Verehrte Frau Präsidentin! Verehrte Damen! Verehrte Herren! Herr Förster! Dass Sie am Anfang den Mietendeckel kritisieren, das mag ja Politik der FDP sein, aber dass Sie komplett an der zentralsten Stadtdebatte vorbeireden, das, muss ich sagen, ist schon sehr defensiv von Ihnen. Das geht gar nicht!

[Beifall von Bettina Domer (SPD), und Torsten Schneider (SPD) – Vereinzelter Beifall bei der LINKEN]

Ein bisschen scheint es mir in der Opposition auch ein paar Schwierigkeiten zu geben, den richtigen Umgang mit Anträgen zu finden. Die CDU-Fraktion – das haben wir nachher – meldet Sitzung für Sitzung einen nicht endenden Mehrteiler eines vermeintlichen Masterplans für das Plenum an,

[Beifall von Christian Gräff (CDU)]

über den Sie dann sechs Sitzungen lang nicht reden werden. Sechs Sitzungen! – Herr Gräff! Jetzt haben Sie sich ins eigene Knie geschossen!

[Beifall von Udo Wolf (LINKE) und Steffen Zillich (LINKE)]

Und die FDP-Fraktion wiederum überfrachtet einen einzigen Antrag mit 18 Maßnahmen.

[Zuruf von der FDP: Wer kann, der kann!]

Aber gut! Wenden wir uns nicht nur dem Format, sondern vielmehr auch den Inhalten zu, und da muss ich leider sagen: Das ist ein ganz schöner Gemischtwarenladen an Vorschlägen!

[Sebastian Czaja (FDP): Was finden Sie denn besser?]

(Stefan Förster)

Die insgesamt 18 Maßnahmen im Antrag lassen sich jeweils in eine von zwei Kategorien einordnen. Lassen Sie mich einige Beispiele nennen: Entweder handelt es sich erstens um Maßnahmen, die wir als rot-rot-grüne Koalition schon längst auf den Weg gebracht haben und die Sie blanko abgeschrieben haben, oder es sind zweitens –

[Lachen von Christian Gräff (CDU)]

Herr Gräff! Sie lachen als Einziger! Darüber müssen Sie auch einmal nachdenken! – Vorschläge aus dem marktliberalen Kanon der FDP.

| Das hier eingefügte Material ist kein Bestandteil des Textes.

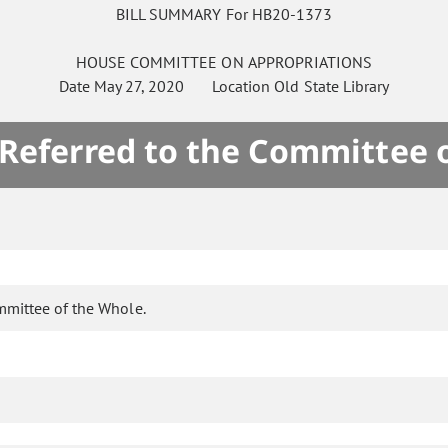
BILL SUMMARY For HB20-1373
HOUSE
COMMITTEE ON
APPROPRIATIONS
Date
May 27, 2020
Location
Old State Library
 Referred to the Committee 
mmittee of the Whole.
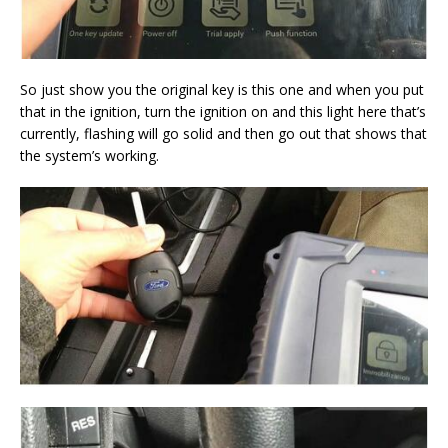
So just show you the original key is this one and when you put
that in the ignition, turn the ignition on and this light here that’s
currently, flashing will go solid and then go out that shows that
the system’s working.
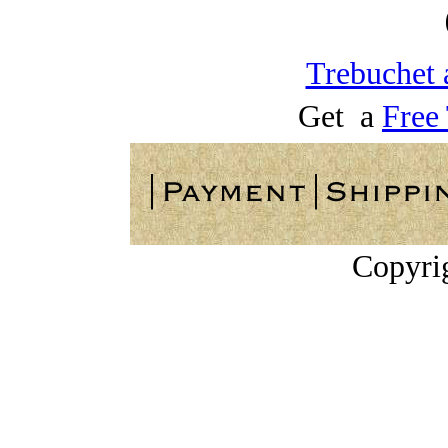
Trebuchet 
Get a
Free
Copyri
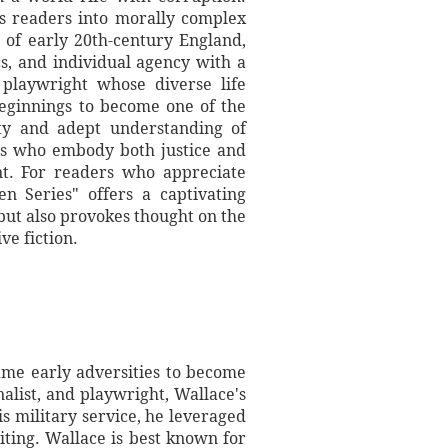
es readers into morally complex
p of early 20th-century England,
ics, and individual agency with a
d playwright whose diverse life
beginnings to become one of the
ety and adept understanding of
ers who embody both justice and
ent. For readers who appreciate
n Series" offers a captivating
 but also provokes thought on the
ve fiction.
ame early adversities to become
nalist, and playwright, Wallace's
is military service, he leveraged
iting. Wallace is best known for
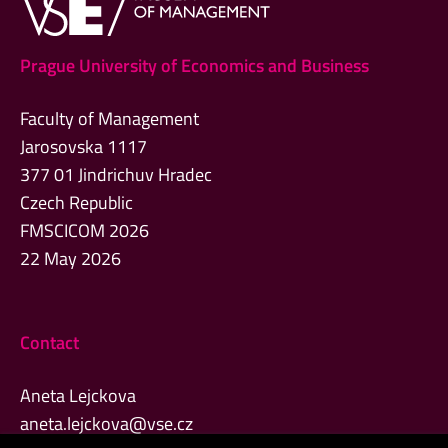
Prague University of Economics and Business
Faculty of Management
Jarosovska 1117
377 01 Jindrichuv Hradec
Czech Republic
FMSCICOM 2026
22 May 2026
Contact
Aneta Lejckova
aneta.lejckova@vse.cz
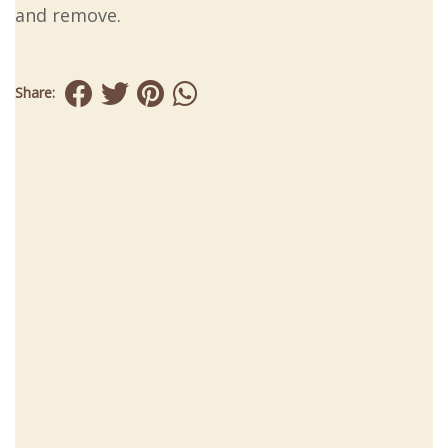
and remove.
Share:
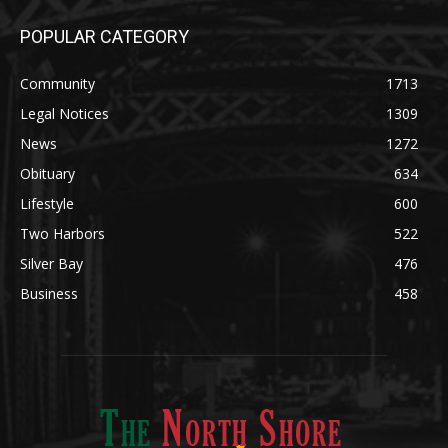
POPULAR CATEGORY
Community
1713
Legal Notices
1309
News
1272
Obituary
634
Lifestyle
600
Two Harbors
522
Silver Bay
476
Business
458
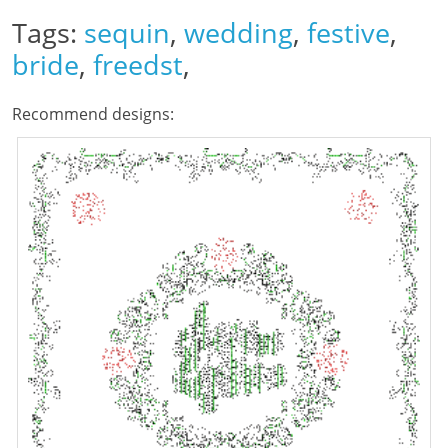
Tags:
sequin
,
wedding
,
festive
,
bride
,
freedst
,
Recommend designs:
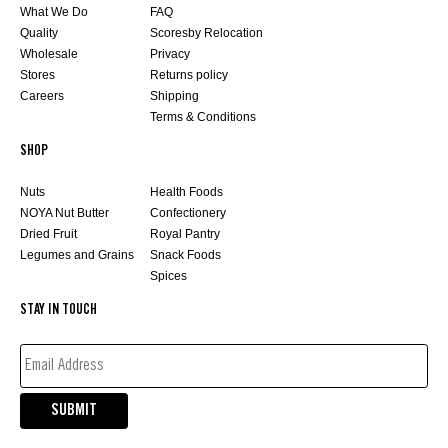
What We Do
FAQ
Quality
Scoresby Relocation
Wholesale
Privacy
Stores
Returns policy
Careers
Shipping
Terms & Conditions
SHOP
Nuts
Health Foods
NOYA Nut Butter
Confectionery
Dried Fruit
Royal Pantry
Legumes and Grains
Snack Foods
Spices
STAY IN TOUCH
EMAIL
ADDRESS*
(REQUIRED)
SUBMIT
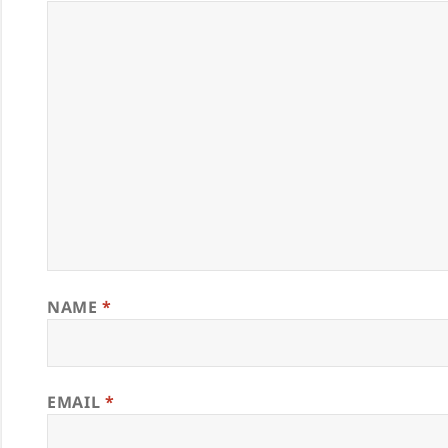
NAME
*
EMAIL
*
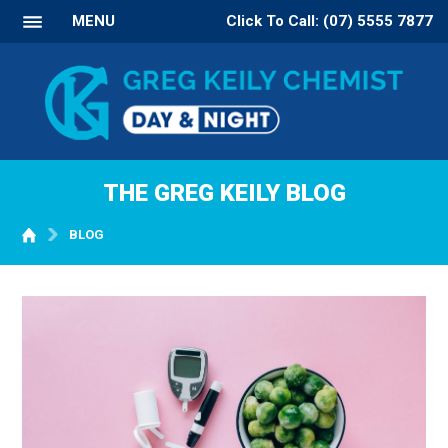
MENU
Click To Call: (07) 5555 7877
THE GREG KEILY BLOG
BLOG
WELCOME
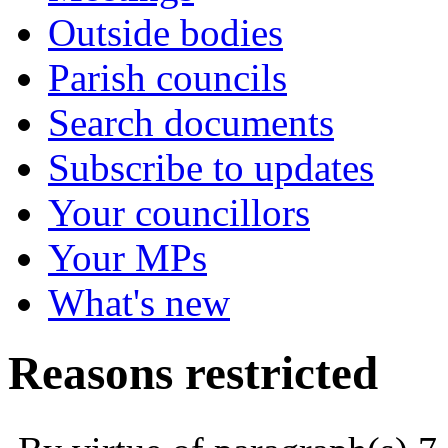
Outside bodies
Parish councils
Search documents
Subscribe to updates
Your councillors
Your MPs
What's new
Reasons restricted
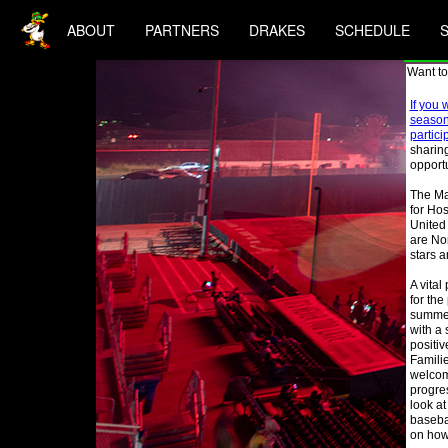
ABOUT
PARTNERS
DRAKES
SCHEDULE
Want to
If you 
season 
partici
sharing
opportu
The Ma
for Hos
United
are Nor
stars a
A vital
for the
summer
with a
positi
Famili
welcom
progres
look at
baseba
on how 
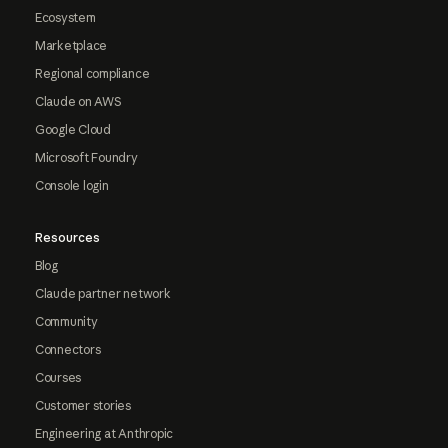
Ecosystem
Marketplace
Regional compliance
Claude on AWS
Google Cloud
Microsoft Foundry
Console login
Resources
Blog
Claude partner network
Community
Connectors
Courses
Customer stories
Engineering at Anthropic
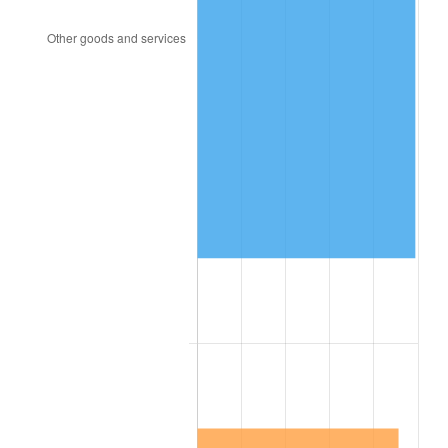
1841
$13,809,523.81
0.00%
1842
$13,015,873.02
-5.75%
1843
$11,746,031.75
-9.76%
1844
$11,904,761.90
1.35%
1845
$12,063,492.06
1.33%
1846
$12,222,222.22
1.32%
1847
$13,015,873.02
6.49%
1848
$12,539,682.54
-3.66%
1849
$12,222,222.22
-2.53%
1850
$12,380,952.38
1.30%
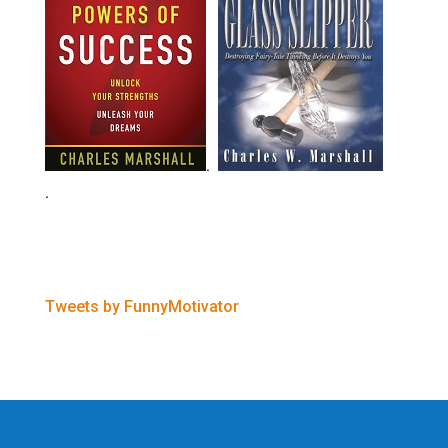
.
.
Tweets by FunnyMotivator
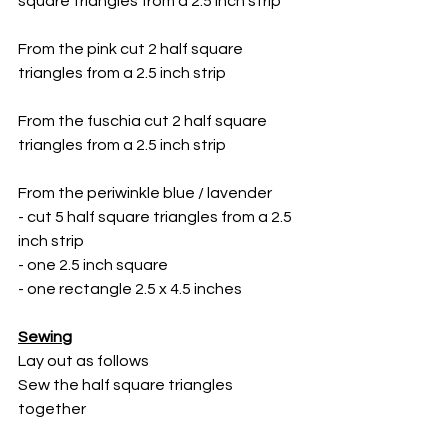
square triangles from a 2.5 inch strip
From the pink cut 2 half square 
triangles from a 2.5 inch strip
From the fuschia cut 2 half square 
triangles from a 2.5 inch strip
From the periwinkle blue / lavender 
- cut 5 half square triangles from a 2.5 
inch strip
- one 2.5 inch square
- one rectangle 2.5 x 4.5 inches
Sewing
Lay out as follows
Sew the half square triangles 
together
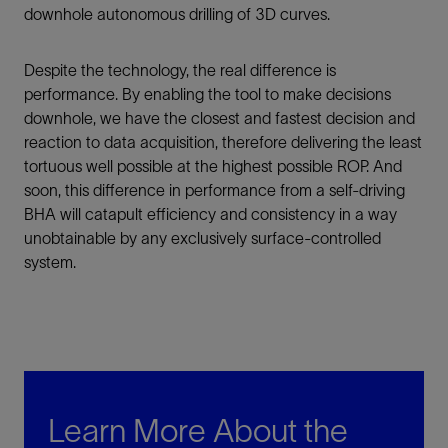
downhole autonomous drilling of 3D curves.
Despite the technology, the real difference is
performance. By enabling the tool to make decisions
downhole, we have the closest and fastest decision and
reaction to data acquisition, therefore delivering the least
tortuous well possible at the highest possible ROP. And
soon, this difference in performance from a self-driving
BHA will catapult efficiency and consistency in a way
unobtainable by any exclusively surface-controlled
system.
Learn More About the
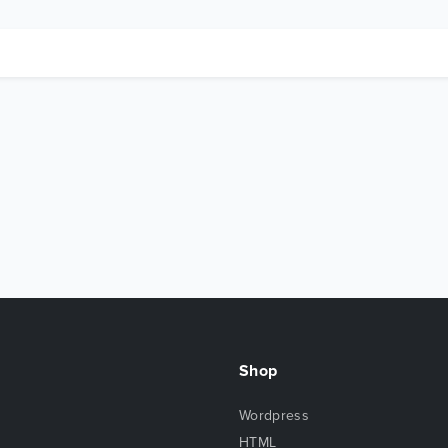
Shop
Wordpress
HTML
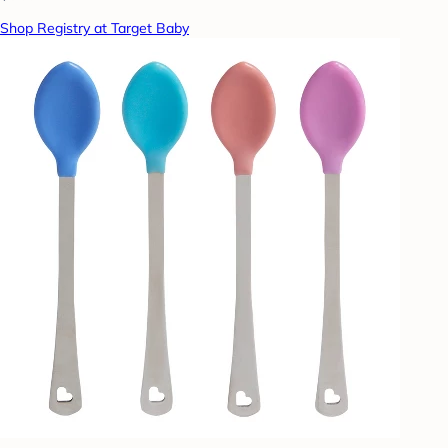
Shop Registry at Target Baby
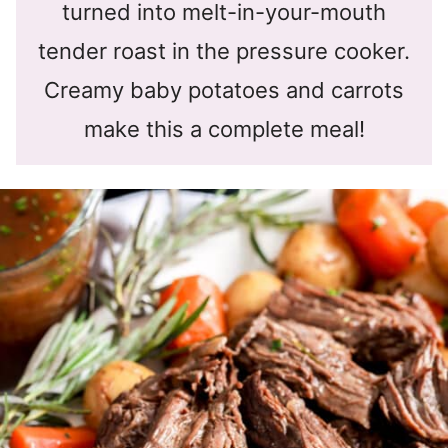
turned into melt-in-your-mouth
tender roast in the pressure cooker.
Creamy baby potatoes and carrots
make this a complete meal!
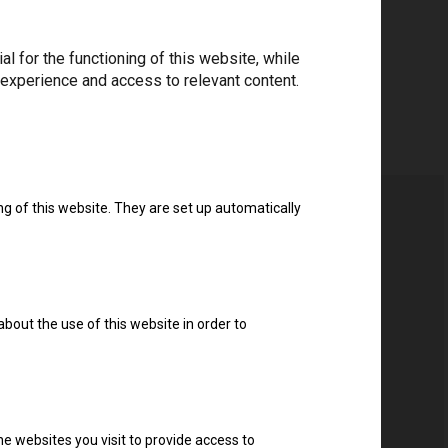
 for the functioning of this website, while
 experience and access to relevant content.
ng of this website. They are set up automatically
about the use of this website in order to
e websites you visit to provide access to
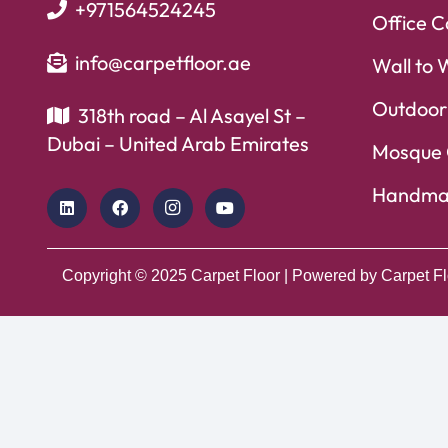
+971564524245
Office C
info@carpetfloor.ae
Wall to 
Outdoor
318th road – Al Asayel St –
Dubai – United Arab Emirates
Mosque 
Handma
Copyright © 2025
Carpet Floor
| Powered by
Carpet Fl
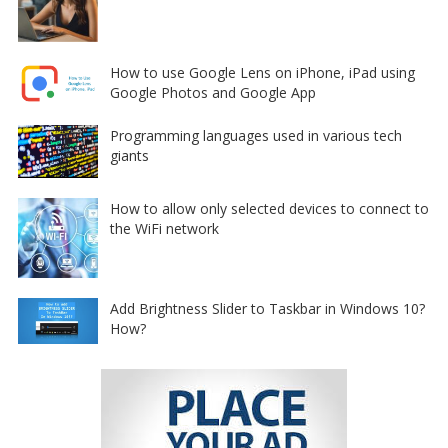
How to use Google Lens on iPhone, iPad using
Google Photos and Google App
Programming languages used in various tech
giants
How to allow only selected devices to connect to
the WiFi network
Add Brightness Slider to Taskbar in Windows 10?
How?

[Beifall von Henner Schmidt (FDP)]

Also, lassen Sie mich das in gegebener Kürze illustrieren, und beginnen wir bereits mit den Vorschlägen, die wir als rot-rot-grüne Regierung schon längst gemacht haben: Sie fordern beispielsweise einen Masterplan für die Metropolregion Berlin-Brandenburg.

[Vereinzelter Beifall bei der FDP]

Vielen Dank für den Vorschlag, aber einen Landesentwicklungsplan gibt es schon längst!

[Paul Fresdorf (FDP): Ja, der war aber falsch!]

Ein weiteres Beispiel ist Ihre Forderung nach einem Hochhausentwicklungskonzept. Die Senatsverwaltung setzt den Beschluss der Koalition dazu bereits um.

[Stefan Förster (FDP): Seit drei Jahren!]

Und das werden wir mit Sicherheit hier auch noch besprechen.

[Zuruf von der FDP: Wann denn?]

Und Sie fordern Änderungen für den zweiten Rettungsweg beim Dachgeschossausbau. Im Handlungsprogramm zur Beschleunigung des Wohnungsbaus ist das längst vorhanden.